In his second presentation of the week, Brandon Wilson relayed some of his experiences as a relative newcomer to APL and Dyalog. Having heard that most users learn APL through an apprentice model in which they enter an organisation and are taught by already experienced users, he sought out further help to learn array programming beyond the toy problems that are explored in introductory materials. He urged Dyalog and the APL community to find a way to fill the gap for self-learners to be able to fulfil the Iverson promise, to reap the benefits of notation as a tool of thought in larger applications, and to learn how to map array thinking to their own problem domains.

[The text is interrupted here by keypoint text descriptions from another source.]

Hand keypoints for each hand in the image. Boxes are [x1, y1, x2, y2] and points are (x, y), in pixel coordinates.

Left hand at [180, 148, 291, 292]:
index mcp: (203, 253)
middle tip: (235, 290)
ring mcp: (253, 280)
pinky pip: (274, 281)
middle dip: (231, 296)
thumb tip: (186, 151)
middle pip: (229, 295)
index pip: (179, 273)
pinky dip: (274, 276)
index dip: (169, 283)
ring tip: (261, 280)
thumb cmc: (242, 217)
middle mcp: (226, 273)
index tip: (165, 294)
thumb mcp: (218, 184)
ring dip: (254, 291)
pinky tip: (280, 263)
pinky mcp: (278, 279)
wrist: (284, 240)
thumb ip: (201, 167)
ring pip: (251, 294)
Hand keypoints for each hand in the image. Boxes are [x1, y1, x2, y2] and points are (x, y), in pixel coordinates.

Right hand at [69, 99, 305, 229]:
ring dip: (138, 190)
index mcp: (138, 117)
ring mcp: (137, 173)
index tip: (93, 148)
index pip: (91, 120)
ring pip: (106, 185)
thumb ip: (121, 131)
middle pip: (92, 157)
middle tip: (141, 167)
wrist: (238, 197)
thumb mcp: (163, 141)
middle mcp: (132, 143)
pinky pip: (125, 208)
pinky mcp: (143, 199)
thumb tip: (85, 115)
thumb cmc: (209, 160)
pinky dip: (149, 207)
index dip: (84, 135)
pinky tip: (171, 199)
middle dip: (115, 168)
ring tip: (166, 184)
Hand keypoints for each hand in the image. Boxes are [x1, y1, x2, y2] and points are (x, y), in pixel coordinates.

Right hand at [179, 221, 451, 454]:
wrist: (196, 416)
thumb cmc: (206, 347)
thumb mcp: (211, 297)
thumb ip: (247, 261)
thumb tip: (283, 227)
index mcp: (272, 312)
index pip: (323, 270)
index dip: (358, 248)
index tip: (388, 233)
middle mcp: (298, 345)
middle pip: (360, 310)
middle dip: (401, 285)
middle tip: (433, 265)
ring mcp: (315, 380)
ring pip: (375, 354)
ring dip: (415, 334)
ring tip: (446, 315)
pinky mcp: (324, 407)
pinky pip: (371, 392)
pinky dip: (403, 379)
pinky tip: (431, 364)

Kamila Szewczyk is the second of Dyalog Ltd’s summer interns. Her primary task was implementing APL Array Notation in the interpreter. She also had lots of great ideas that she has been able to try in internal experimental builds of the interpreter, such as automatic numerical differentiation, the obverse operator as seen in the J language and a monadic inner product where, for example, -.×D
computes the determinant of an array D
.
Rich Park has been exploring data visualisation with Dyalog. In particular, he has been seeing what it would be like to use Vega-Lite – a library inspired by the Leland Wilkinson’s Grammar of Graphics – to visualise data from APL. As well as this Dyalog to Vega-Lite interface, he mentioned that The Carlisle Group has also been exploring similar covers for SharpPlot in their Playfair project; it is exciting to see new work on data visualisation from the APL community.

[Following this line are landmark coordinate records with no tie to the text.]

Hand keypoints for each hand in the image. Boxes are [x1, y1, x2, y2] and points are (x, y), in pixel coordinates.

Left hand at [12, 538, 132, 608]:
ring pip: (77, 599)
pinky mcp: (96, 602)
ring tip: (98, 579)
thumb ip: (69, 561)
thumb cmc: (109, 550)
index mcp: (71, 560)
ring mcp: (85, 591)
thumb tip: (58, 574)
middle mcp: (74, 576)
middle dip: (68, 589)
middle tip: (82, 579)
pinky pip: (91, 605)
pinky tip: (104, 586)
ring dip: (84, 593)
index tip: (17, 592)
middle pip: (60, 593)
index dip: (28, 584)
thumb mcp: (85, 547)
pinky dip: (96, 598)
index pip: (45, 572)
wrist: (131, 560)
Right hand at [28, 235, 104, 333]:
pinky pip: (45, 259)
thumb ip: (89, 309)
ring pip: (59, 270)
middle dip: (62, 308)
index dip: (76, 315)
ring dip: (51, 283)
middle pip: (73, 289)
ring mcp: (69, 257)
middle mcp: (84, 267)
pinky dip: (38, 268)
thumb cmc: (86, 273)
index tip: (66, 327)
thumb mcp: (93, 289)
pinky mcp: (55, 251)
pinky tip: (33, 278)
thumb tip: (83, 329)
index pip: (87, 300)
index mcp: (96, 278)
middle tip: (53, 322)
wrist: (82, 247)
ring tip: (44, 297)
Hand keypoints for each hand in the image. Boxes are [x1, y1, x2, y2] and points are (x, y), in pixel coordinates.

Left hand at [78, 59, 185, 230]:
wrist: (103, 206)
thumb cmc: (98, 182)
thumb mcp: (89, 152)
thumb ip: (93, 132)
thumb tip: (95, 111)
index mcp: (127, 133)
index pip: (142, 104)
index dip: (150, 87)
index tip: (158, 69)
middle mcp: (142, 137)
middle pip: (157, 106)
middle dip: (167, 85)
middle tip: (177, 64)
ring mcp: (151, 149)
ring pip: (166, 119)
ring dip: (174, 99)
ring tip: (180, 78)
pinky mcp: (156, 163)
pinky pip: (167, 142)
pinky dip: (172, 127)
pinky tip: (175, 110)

In the last of the presentations, Stine Kromberg presented some of her thoughts moving forward as the future Managing Director (CEO) of Dyalog Ltd. Although she is not an APLer, she has been around APL all of her life and we feel secure that she understands the business and the people involved…and Gitte says she can call on her for advice for a long time to come! Of course, there has been a lot of new growth at Dyalog Ltd recently, and there are some changes required to co-ordinate the growing team, but Stine’s focus is on staying flexible and open-minded to meet future challenges and support the next generation of Team Dyalog and APL users. New administrative assistant and internal legal reviewer Jada Andrade explained the upcoming simplification of our licence terms, offering a new annual developer licence with access to all supported platforms.

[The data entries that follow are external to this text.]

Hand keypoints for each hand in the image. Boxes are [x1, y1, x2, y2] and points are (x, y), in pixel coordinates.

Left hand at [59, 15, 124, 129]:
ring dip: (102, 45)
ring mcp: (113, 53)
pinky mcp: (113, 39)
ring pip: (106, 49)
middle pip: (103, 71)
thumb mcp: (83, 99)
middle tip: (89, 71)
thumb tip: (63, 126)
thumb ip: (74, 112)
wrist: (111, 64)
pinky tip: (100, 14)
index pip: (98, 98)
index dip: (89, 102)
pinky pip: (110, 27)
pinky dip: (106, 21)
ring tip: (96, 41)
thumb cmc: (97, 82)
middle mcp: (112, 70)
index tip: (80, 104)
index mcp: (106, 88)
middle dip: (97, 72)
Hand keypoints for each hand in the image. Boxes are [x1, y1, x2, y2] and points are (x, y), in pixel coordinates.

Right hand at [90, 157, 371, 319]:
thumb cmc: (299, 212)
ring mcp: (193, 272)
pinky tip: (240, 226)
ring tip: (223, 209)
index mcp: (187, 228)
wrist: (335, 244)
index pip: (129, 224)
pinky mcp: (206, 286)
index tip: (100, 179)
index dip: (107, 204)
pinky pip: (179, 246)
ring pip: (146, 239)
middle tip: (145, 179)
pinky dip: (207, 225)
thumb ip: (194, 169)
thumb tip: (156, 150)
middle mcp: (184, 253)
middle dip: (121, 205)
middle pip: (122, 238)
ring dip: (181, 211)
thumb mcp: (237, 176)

The user meeting concluded with a choice of three workshops; many delegates lamented the lack of a time machine to be able to attend all the sessions! The Testing APL Systems workshop gave participants a look into techniques and best practices for testing and showed some of the existing testing frameworks, such as APLTeam’s Tester2 or the lightweight method shown in Stefan Kruger’s book. In the workshop on Leading Axis Theory and Practice, participants were guided on how to think about arrays in terms of cells (a type of sub-array) and use the rank operator with dyadic transpose to apply any function to parts of data. The third workshop had participants looking at handling files, from some of the nuances of reading text files – much of the time hidden from users of system functions – to functions for copying files and listing the contents of directories.
It’s been another fantastic week, and we’ve really enjoyed getting to know all of you who joined us to Elsinore. There is a strong sense of reinvigoration and revitalisation that comes with face-to-face meetings with the people who we love to work with and support, both newly-hired APLers and familiar faces, and it’s always wonderful to hear about all the growing businesses and new areas that APL is expanding into. We’re already looking forward to seeing you again in Glasgow next year for Dyalog ’24!